Food Swings is not a recipe book or even a compilation of must-try restaurants, but simply what Khoker and her husband ate that day – whether it is the in-flight meal or her first glass of kokum juice. “This has everything that I saw or everything that intrigued me, like a market in Goa where women were selling mushrooms after the rains, the biryani we ate at Hotel Shadab or even the baked yogurt and bananas that I had to eat after developing a stomach bug,” said Khoker. “During the whole trip I was looking at the journey through the various meals I had and the things we tried there.”

In Food Swings, the reader will encounter the cashew feni, fish curry and even the chunky jewellery that is synonymous with Goa, along Hyderabad’s jauzi halwa. Also in it are images of biryani and haleem that were ordered by her husband, since Khoker is allergic to mutton and soy.

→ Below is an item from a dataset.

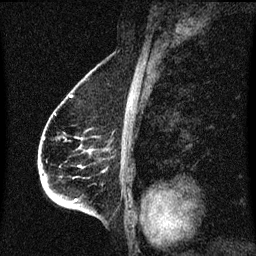
Breast MRI (dynamic contrast-enhanced), one sagittal slice; slice 42 of 60 in the series (ordered by position); dynamic contrast-enhanced series, image 2 of 3 at this slice position (ordered by acquisition); 1.5 T; TE 4.2 ms, TR 8.4 ms; 2 mm slice thickness; 256 × 256 image matrix, field of view 200 × 200 mm. Female patient, age 68 years. From the clinical record (not read from this slice): setting: breast cancer imaged before/during neoadjuvant chemotherapy; receptor status: triple-negative.
Annotated regions visible in this slice (semi-automatic segmentation, software-assisted and operator-edited):
- analysis volume of interest (the breast-tissue region the enhancement analysis was run in; not a lesion): bounding box [x1, y1, x2, y2] px = [40, 96, 110, 213]
- tumour enhancement mask (voxels above the 70 % enhancement threshold inside the analysis volume of interest): [76, 166, 81, 201]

A page from the Goa chapter of 'Food Swings'. Image credit: Yasra Khoker.

“There are times when I just look at what I’m about to eat and it just looks so pretty that I want to sketch it, like the time I went to the Ziya in Mumbai’s Oberoi Hotel and found every single dish presented in a way that looked so good,” she said.

While Khoker is attracted to foods that have a lot of colour, she is well aware that most Indian curries tend to be brown. “It’s about what kind of feelings it inspires in me in that moment. My love for a certain dish determines what I want to sketch. Whether it is a kachori or tea or samosa, it’s all brown but I don’t really have a problem with that and it works well in a composition.”

Image credit: Yasra Khoker.

It takes Khoker ten minutes to an hour to complete a sketch, depending on what she is drawing. “If I can sit for long, I allow the paints to dry or I just keep a tissue paper in between the sheets. In places where there is a rush, I quickly do a drawing and fill in the colours later or maybe the other way around if I’m drawing something with a lot of gravy.”

Sketching in New Delhi. Image courtesy: Yasra Khoker.

Khoker has been approached by bloggers, writers and journalists to illustrate covers for books. She recently illustrated the recipe of a chutney that was Mughal king Bahadur Shah Zafar’s favourite – the Rahat-e-Jaan chutney.